月がささやかに街を照らしている。その街をエヌ氏が力ない足どりで歩いていた。またも金が尽きたのである。こうなるとわかってはいても、好きなものはやめられないのだ。
「おやおや、お困りのようで」
声をかけてきたのはおなじみの男だった。この街がこの男のなわばりなのだろうか。たとえそうだとしても、ちがったとしても、エヌ氏にとってはどうでもいいことだった。
「また会いましたね。どうです調子のほうは」
「いや、さっぱり」
エヌ氏はそう言ってから、ギャンブルの勝ち負けを聞かれているのではないと気がついた。
「ああ、体のほうですか。大丈夫です」
「それはけっこうなことです。それで今回はいかがいたします」
男がすぐに本題へ入った。もう勝手知ったる仲ということなのだろう。
「あなたの場合、もう売れるものはさほど残っていませんが」
「そこをなんとかできませんか」
エヌ氏には金が必要なのだ。売れるならなんでも売りますと頼み込む。男は値踏みするような目つきでエヌ氏を眺めた。

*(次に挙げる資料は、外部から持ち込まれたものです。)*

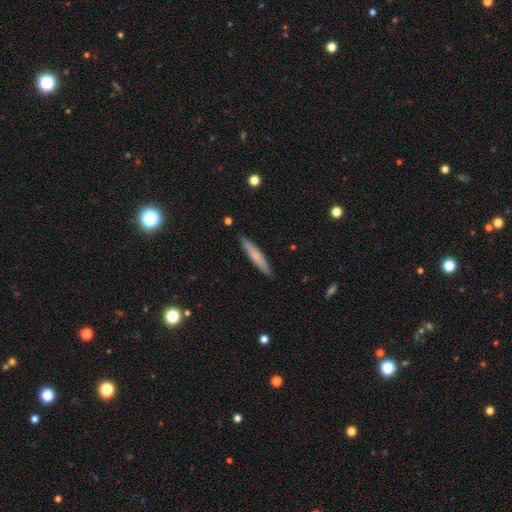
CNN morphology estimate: Smooth or featured: smooth — 68% (featured or disk — 26%)
How rounded: cigar-shaped — 93% (in between — 6%)
Merging: none — 90% (minor disturbance — 7%)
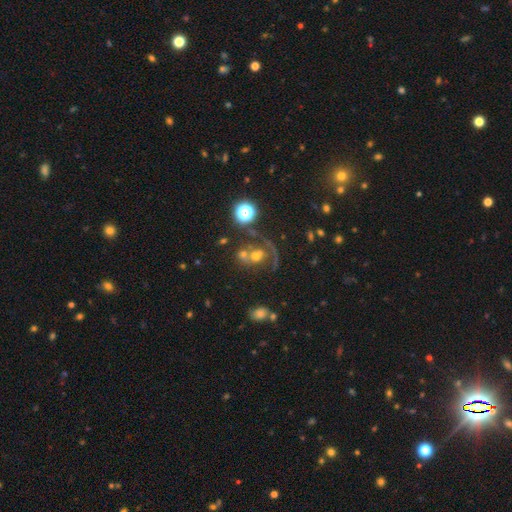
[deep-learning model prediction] featured or disk 40%, smooth 38%, star or artifact 22%. Down the decision tree: merging — merger (48%).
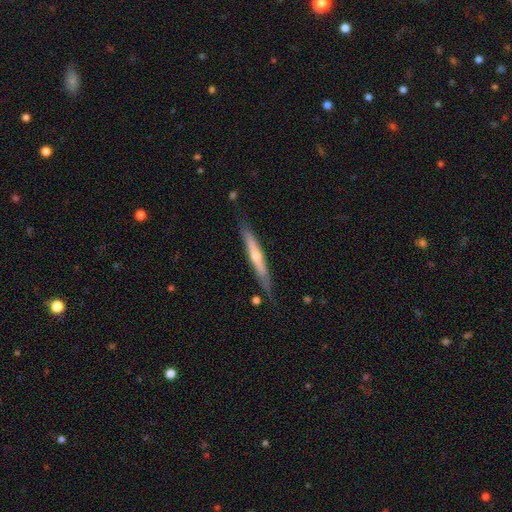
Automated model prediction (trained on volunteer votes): Smooth or featured? Predicted: featured or disk (p=0.61). Edge-on disk? Predicted: yes (p=0.92). Edge-on bulge? Predicted: rounded (p=0.72). Merging? Predicted: none (p=0.78).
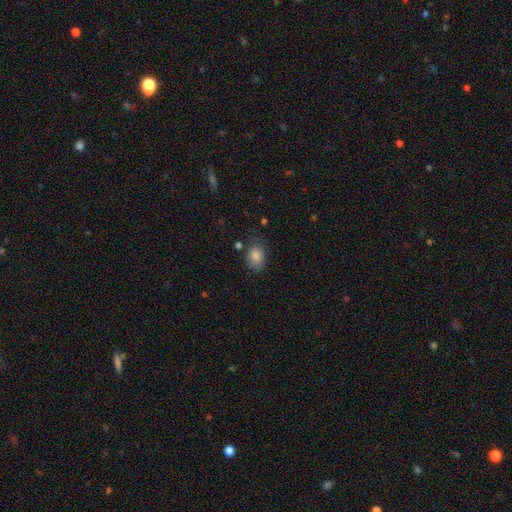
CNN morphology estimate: Smooth or featured? smooth (84%)
How rounded? in between (77%)
Merging? none (62%)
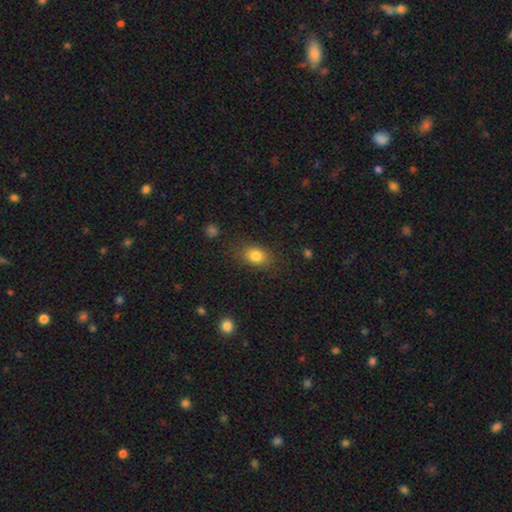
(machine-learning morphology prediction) A smooth galaxy with no disk features (82%) that is in between round and cigar-shaped (72%). Merging: none (79%).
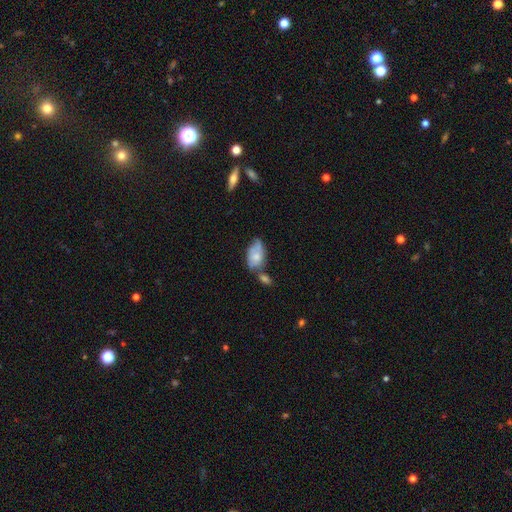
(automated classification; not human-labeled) Smooth or featured? smooth (65%)
How rounded? in between (91%)
Merging? none (32%)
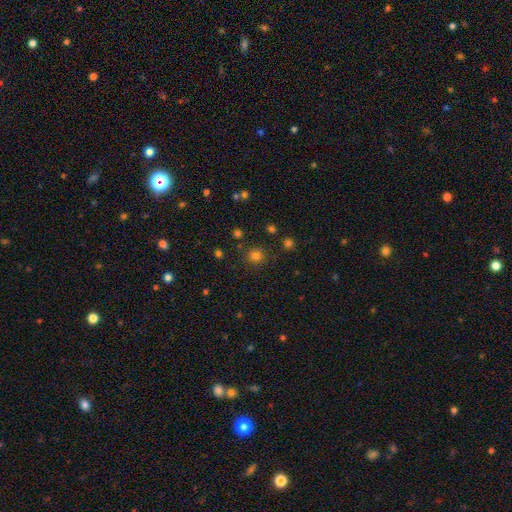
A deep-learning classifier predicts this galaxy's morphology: A smooth galaxy with no disk features (77%) that is round (89%). Merging: none (84%).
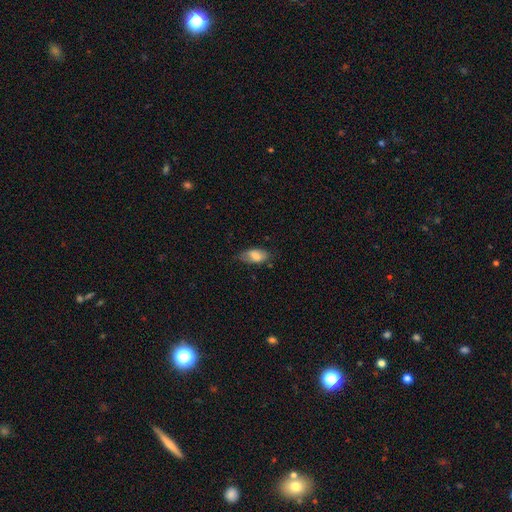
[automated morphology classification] This appears to be a smooth galaxy with no disk features (77%) that is in between round and cigar-shaped (89%). Merging: none (62%).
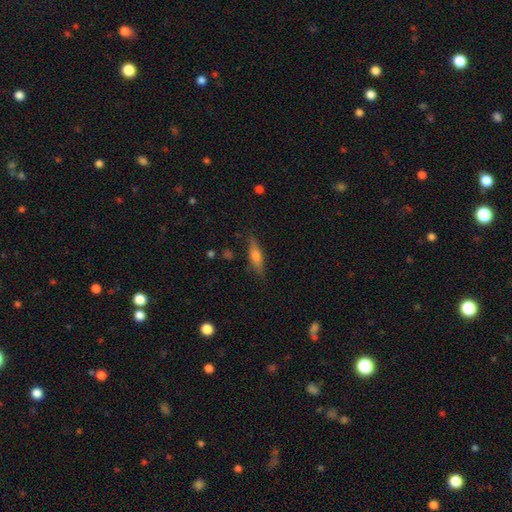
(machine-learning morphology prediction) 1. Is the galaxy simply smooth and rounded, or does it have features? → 46% smooth, 44% featured or disk, 10% star or artifact.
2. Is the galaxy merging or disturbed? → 83% none, 12% minor disturbance, 3% major disturbance, 1% merger.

「前も言ったとおり、売るとなれば脳か外見にかかわるところになります。それぞれデメリットがあります」
「わかっています」
「そうですか。お客さまの希望とあればわたくしどもは取引させていただきます。よいのですね」
「かまいません」
エヌ氏はすぐに了解した。どうせ選ぶ余地などない。ギャンブルをすることがなによりも大事なのだ。
「脳だけ残して全部機械にしてください」
「かしこまりました。では、例のごとく日取りが決まり次第ご連絡いたします」
男が礼儀正しくお辞儀をした。まるで人間としてのエヌ氏に別れを告げるようであった。